Iniziativa culturale di primissimo piano, dagli anni sessanta il Festival internazionale del folklore tarcentino calamita ogni anno centinaia di giovani provenienti da tutti i continenti, quali festosi messaggeri di pace e fratellanza. Un crogiuolo di lingue, usi, tradizioni, canti e musiche, che si fondono nei mille colori del palcoscenico e nei cuori partecipi degli spettatori. Oltre all’Italia, saranno presenti le rappresentanze folkloristiche del Guatemala, Perù, Portogallo, Russia, Serbia e Taiwan.  I maestri dell’arte del maneggiar l’insegna vengono da altre tre rilevanti manifestazioni alle quali hanno preso parte nell’ultimo mese, prima dell’uscita europea di fine agosto in Polonia. Hanno iniziato l’estate in Sardegna, alla Festa Internazionale del Folklore di Sciampitta, a Quartu Sant’Elena (Cagliari). Si sono esibiti al Galà di Beneficenza di Villa Zani (Latina) dove sono stati raccolti fondi per il reparto pediatrico dell’ospedale Santa Maria Goretti.
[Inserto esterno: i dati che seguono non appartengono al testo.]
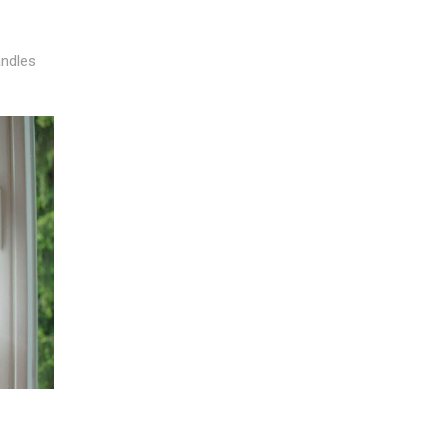
andles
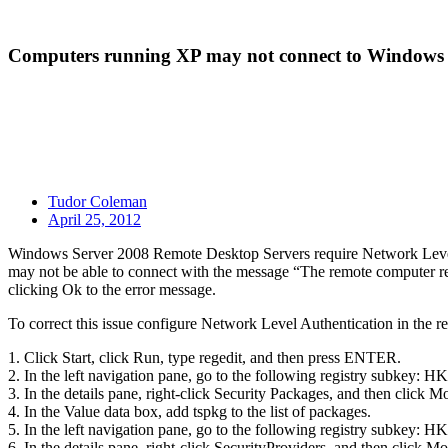
Computers running XP may not connect to Windows 
Tudor Coleman
April 25, 2012
Windows Server 2008 Remote Desktop Servers require Network Level Au
may not be able to connect with the message “The remote computer re
clicking Ok to the error message.
To correct this issue configure Network Level Authentication in the re
1. Click Start, click Run, type regedit, and then press ENTER.
2. In the left navigation pane, go to the following registry 
3. In the details pane, right-click Security Packages, and then click M
4. In the Value data box, add tspkg to the list of packages.
5. In the left navigation pane, go to the following registry s
6. In the details pane, right-click SecurityProviders, and then click Mo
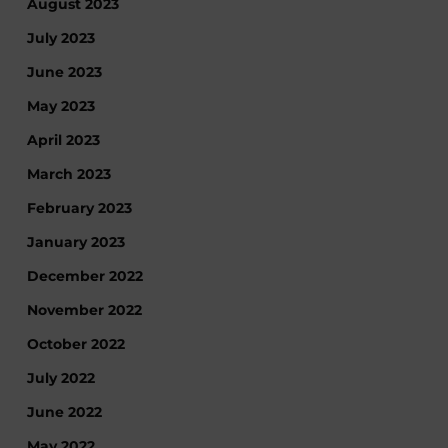
August 2023
July 2023
June 2023
May 2023
April 2023
March 2023
February 2023
January 2023
December 2022
November 2022
October 2022
July 2022
June 2022
May 2022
Poi il prestigiosissimo invito alla XIV Giostra Cavalleresca d’Europa di Sulmona (L’Aquila), nell’ambito di una delle più note rievocazioni storiche italiane (nella foto di Andrea Pistilli). Per la prima volta un gruppo di sbandieratori non sulmonese ha rappresentato uno dei sestieri cittadini, abbinati ai giallo-blù di Porta Filiamabili, con un cavallo che portava il nome della città d’Arte, Cori. Lo spettacolo degli alfieri coresi è stato inserito nel momento più importante dell’evento, prima della sfida finale.